It was my first day learning any 7-guard and X-guard moves. Super cool, hopefully useful to my body type, and definitely helpful in getting out of bad spots.
Rolled with Andy, New John, and Tony in class today. Andy and I know each other far too well on the mat, so while it's useful and fun, I think we run the risk of catering our game to beat the other unless we mix up our partners. New John is still a pile of strength and held breath. He didn't allow himself to get tapped by me when starting in mount, so good on him. I don't know how much it wore his arms down, but I also should have been able to adapt and vary my attacks to get the finish. I did better against Tony than I expected to. Starting in mount, he didn't tap me. Starting mounted, he got up, but not as easily or as quickly as I thought he would. In side control, it was the same old story: I was flat on my back, but he couldn't get anything going. I kept my arms tight and monitored his hips. In my side control, I had slightly less success than I had in mount. Not a bad day of rolling, but not a great one, either.

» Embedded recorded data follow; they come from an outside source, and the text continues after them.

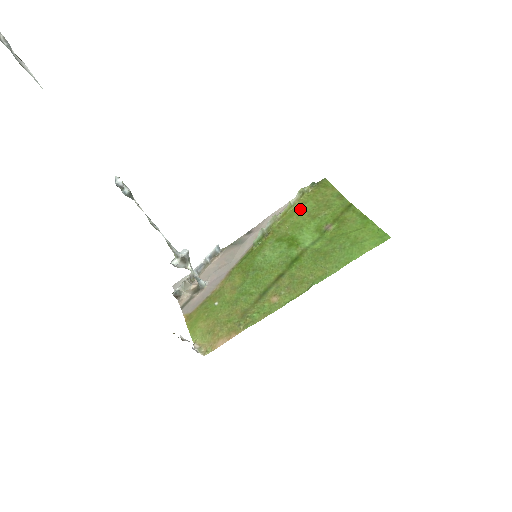
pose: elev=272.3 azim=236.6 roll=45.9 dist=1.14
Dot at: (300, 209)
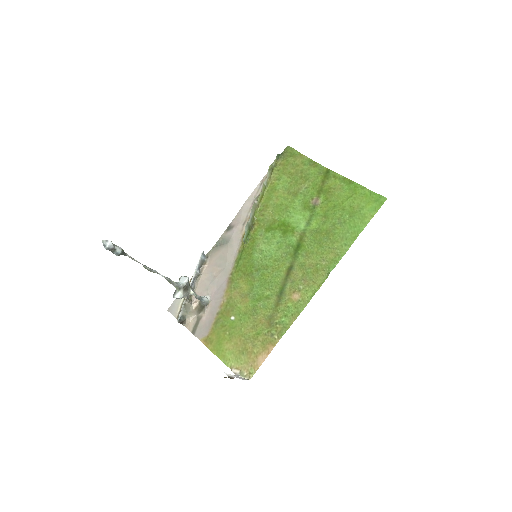
Dot at: (276, 188)
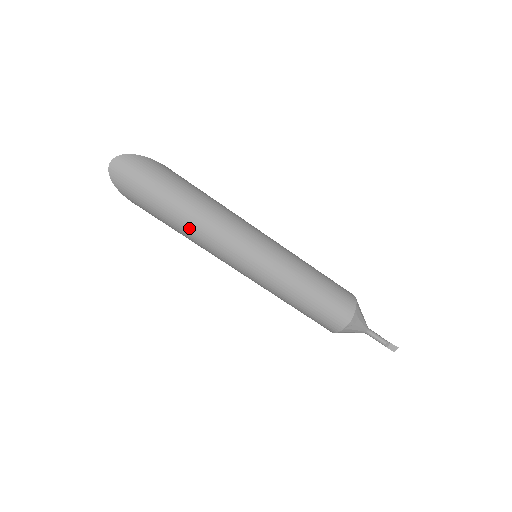
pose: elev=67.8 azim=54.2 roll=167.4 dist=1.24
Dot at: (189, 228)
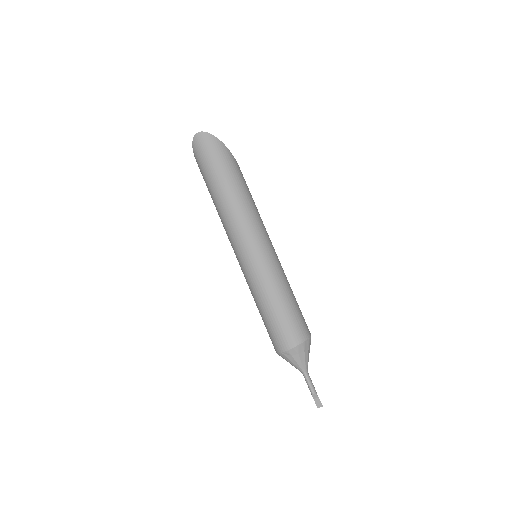
Dot at: (219, 205)
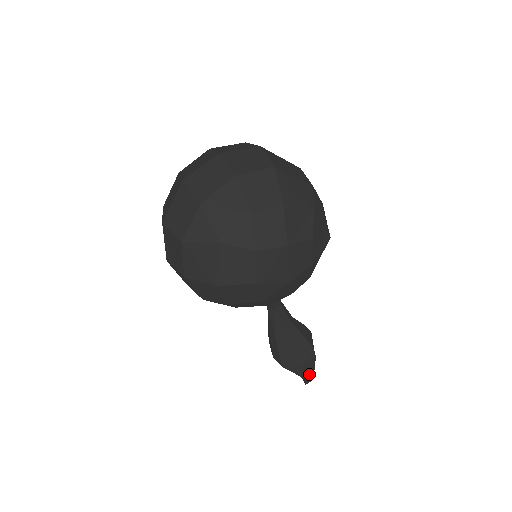
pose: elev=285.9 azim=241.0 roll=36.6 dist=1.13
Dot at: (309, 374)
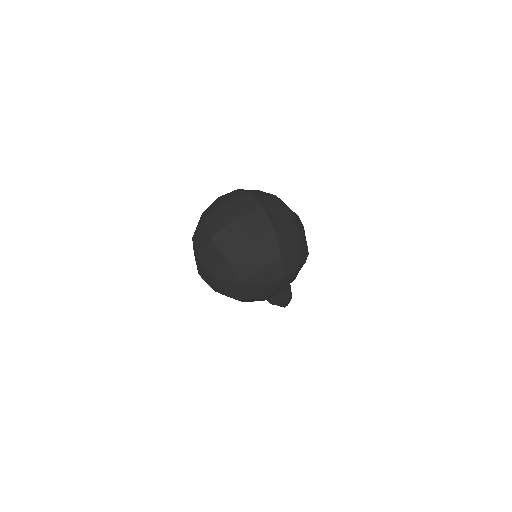
Dot at: occluded
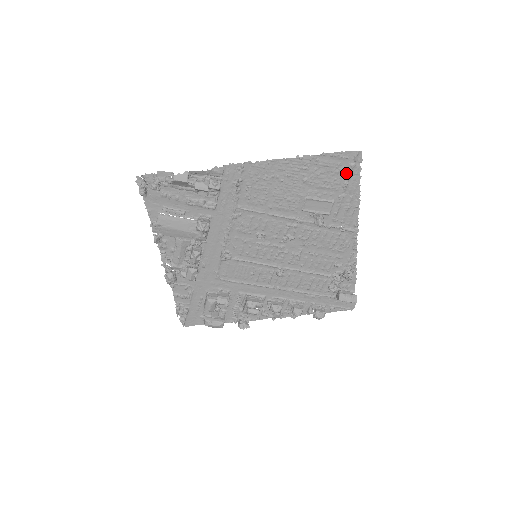
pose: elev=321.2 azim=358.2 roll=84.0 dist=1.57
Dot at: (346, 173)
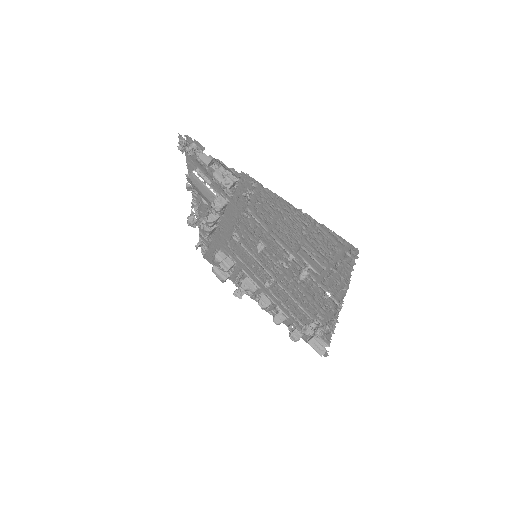
Dot at: (341, 256)
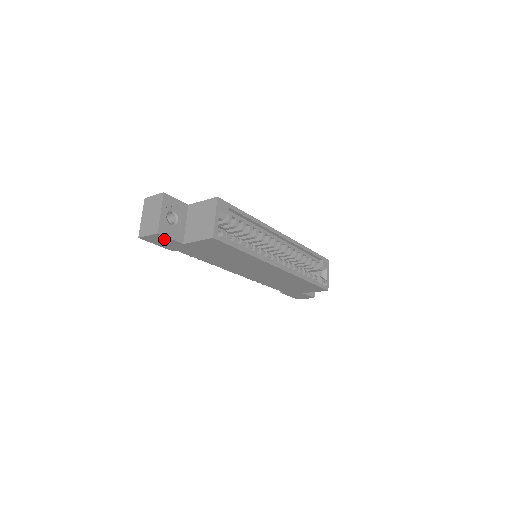
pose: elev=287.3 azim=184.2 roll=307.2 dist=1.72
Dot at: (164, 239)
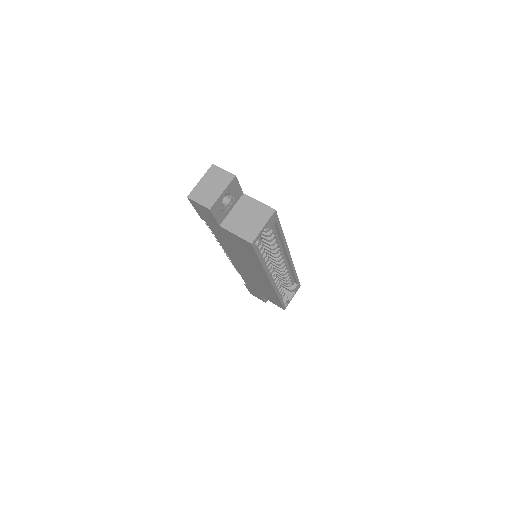
Dot at: (208, 213)
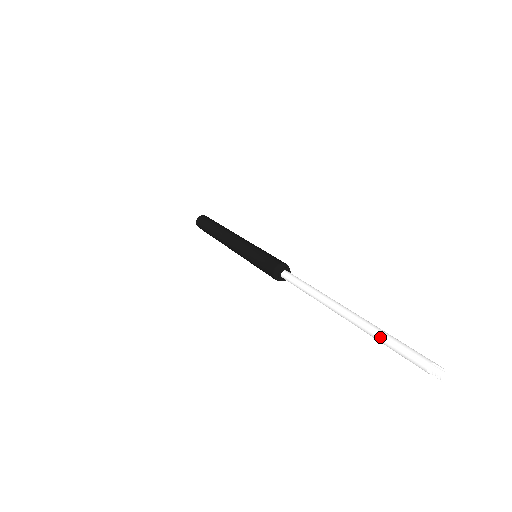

After class, Tony complimented me and said that I'm getting better every day. I was thinking about that on the way home, and how it doesn't feel like I'm getting better every day. It feels like I'm at the same place I was three months ago, when I had just learned not to grip until my knuckles went white. It was one of those days when I didn't do anything terribly wrong--at least, no more than I usually do--but I didn't do anything that made something click in my head, I never felt like I was in control and seeing a move or two ahead (let alone three or five), I never really settled into a groove. It's nice to hear these kinds of compliments, and at Klint's academy, guys who come over from Damian's tell us white belts "man, you guys are tough white belts" often enough that it isn't an uncommon occurrence. I do, though, wish it came with some sort of tangible feeling, some sort of enhanced confidence and awareness. Instead, I'm still the same guy with a flexible right leg who, when he remembers to use technique and keep his wrist away from his ankle, occasionally garners the approbation of his peers.
Three consecutive days of training is a lot. I mean, I read that and I make fun of myself, because really it isn't. I've been eating (in the general sense) and taking in calories and sleeping and all that. But my legs feel like dead weight. And my face looks funnier than normal, what with the mat burn and nicks and scrapes from rough gis and errant elbows. If only this wasn't so much damn fun.